Object transformation records.
Segment Open

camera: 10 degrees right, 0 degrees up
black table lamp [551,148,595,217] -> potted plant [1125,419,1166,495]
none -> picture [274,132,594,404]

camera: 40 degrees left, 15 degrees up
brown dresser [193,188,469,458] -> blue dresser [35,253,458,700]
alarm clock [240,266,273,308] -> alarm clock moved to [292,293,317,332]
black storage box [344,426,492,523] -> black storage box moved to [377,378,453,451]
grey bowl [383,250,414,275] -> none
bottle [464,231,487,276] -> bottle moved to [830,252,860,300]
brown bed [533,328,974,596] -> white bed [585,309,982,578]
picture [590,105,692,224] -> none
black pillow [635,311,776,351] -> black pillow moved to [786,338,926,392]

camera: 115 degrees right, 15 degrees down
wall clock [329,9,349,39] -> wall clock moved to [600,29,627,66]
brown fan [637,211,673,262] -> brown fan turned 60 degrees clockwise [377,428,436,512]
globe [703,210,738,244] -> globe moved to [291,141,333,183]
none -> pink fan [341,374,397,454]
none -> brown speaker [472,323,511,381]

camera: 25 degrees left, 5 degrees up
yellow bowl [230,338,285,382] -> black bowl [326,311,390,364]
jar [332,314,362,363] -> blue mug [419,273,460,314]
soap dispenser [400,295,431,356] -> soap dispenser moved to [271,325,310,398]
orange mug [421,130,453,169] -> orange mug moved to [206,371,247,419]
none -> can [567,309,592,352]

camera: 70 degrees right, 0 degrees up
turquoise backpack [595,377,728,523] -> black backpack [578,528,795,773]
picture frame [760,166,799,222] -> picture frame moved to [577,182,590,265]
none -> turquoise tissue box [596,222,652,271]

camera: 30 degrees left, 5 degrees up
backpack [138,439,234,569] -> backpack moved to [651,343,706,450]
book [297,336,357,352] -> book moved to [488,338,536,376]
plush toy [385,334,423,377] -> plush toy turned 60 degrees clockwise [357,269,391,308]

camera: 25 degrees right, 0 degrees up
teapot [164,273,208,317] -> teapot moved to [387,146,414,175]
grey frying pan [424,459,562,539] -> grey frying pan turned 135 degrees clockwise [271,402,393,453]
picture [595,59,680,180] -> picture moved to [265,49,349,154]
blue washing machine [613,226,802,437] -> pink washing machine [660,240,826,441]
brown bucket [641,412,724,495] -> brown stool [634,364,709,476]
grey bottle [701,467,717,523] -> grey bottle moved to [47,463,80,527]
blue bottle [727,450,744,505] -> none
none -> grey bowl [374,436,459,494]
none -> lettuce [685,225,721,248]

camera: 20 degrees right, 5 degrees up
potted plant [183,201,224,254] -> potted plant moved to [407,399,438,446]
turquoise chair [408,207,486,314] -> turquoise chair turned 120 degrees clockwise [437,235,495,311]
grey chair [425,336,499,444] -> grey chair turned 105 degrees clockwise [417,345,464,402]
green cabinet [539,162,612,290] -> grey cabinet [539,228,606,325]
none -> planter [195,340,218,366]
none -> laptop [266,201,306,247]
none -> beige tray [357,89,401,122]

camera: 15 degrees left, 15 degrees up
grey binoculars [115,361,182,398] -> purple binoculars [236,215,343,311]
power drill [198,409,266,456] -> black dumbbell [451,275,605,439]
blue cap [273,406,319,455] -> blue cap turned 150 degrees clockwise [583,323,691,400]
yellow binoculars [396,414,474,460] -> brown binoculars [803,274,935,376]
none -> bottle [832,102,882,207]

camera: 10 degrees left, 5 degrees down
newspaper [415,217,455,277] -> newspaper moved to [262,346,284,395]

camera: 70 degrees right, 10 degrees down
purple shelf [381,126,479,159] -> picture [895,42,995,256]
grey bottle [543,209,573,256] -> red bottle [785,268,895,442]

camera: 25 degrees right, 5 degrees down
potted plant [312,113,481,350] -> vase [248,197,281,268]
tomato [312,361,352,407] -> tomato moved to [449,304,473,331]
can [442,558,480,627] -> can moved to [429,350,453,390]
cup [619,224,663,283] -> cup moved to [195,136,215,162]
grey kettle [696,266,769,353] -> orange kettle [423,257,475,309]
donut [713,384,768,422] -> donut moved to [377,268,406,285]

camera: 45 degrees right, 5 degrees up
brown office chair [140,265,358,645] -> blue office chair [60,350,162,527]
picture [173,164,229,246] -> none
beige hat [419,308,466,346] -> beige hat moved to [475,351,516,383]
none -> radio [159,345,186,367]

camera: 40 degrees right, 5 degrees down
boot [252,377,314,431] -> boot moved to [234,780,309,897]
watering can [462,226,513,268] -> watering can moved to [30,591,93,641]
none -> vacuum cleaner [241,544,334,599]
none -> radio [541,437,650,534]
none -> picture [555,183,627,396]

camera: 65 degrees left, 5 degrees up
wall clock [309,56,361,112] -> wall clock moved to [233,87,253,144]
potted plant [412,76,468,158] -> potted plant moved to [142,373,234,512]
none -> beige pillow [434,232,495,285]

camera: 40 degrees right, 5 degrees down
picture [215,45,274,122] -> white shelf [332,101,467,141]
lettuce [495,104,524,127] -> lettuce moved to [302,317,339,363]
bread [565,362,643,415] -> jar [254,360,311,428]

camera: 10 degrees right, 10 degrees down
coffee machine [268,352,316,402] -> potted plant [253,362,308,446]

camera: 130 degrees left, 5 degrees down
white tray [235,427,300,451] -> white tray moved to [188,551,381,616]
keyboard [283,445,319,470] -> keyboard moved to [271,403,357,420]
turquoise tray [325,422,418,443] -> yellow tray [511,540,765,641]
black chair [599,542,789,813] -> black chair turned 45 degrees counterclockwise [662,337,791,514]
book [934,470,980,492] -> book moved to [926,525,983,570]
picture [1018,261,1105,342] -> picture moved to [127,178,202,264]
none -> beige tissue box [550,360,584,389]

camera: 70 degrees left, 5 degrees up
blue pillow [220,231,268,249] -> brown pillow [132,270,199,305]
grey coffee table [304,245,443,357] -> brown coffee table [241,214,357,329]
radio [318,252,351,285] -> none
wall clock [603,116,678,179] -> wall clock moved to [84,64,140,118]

Segment Closed

What is expected.
For this exercise, output exactly the lines above from the line with "none -> can [567,309,592,352]" to the line with "brown bucket [641,412,724,495]", counting both, and leave out the rest.

Completed task.
none -> can [567,309,592,352]

camera: 70 degrees right, 0 degrees up
turquoise backpack [595,377,728,523] -> black backpack [578,528,795,773]
picture frame [760,166,799,222] -> picture frame moved to [577,182,590,265]
none -> turquoise tissue box [596,222,652,271]

camera: 30 degrees left, 5 degrees up
backpack [138,439,234,569] -> backpack moved to [651,343,706,450]
book [297,336,357,352] -> book moved to [488,338,536,376]
plush toy [385,334,423,377] -> plush toy turned 60 degrees clockwise [357,269,391,308]

camera: 25 degrees right, 0 degrees up
teapot [164,273,208,317] -> teapot moved to [387,146,414,175]
grey frying pan [424,459,562,539] -> grey frying pan turned 135 degrees clockwise [271,402,393,453]
picture [595,59,680,180] -> picture moved to [265,49,349,154]
blue washing machine [613,226,802,437] -> pink washing machine [660,240,826,441]
brown bucket [641,412,724,495] -> brown stool [634,364,709,476]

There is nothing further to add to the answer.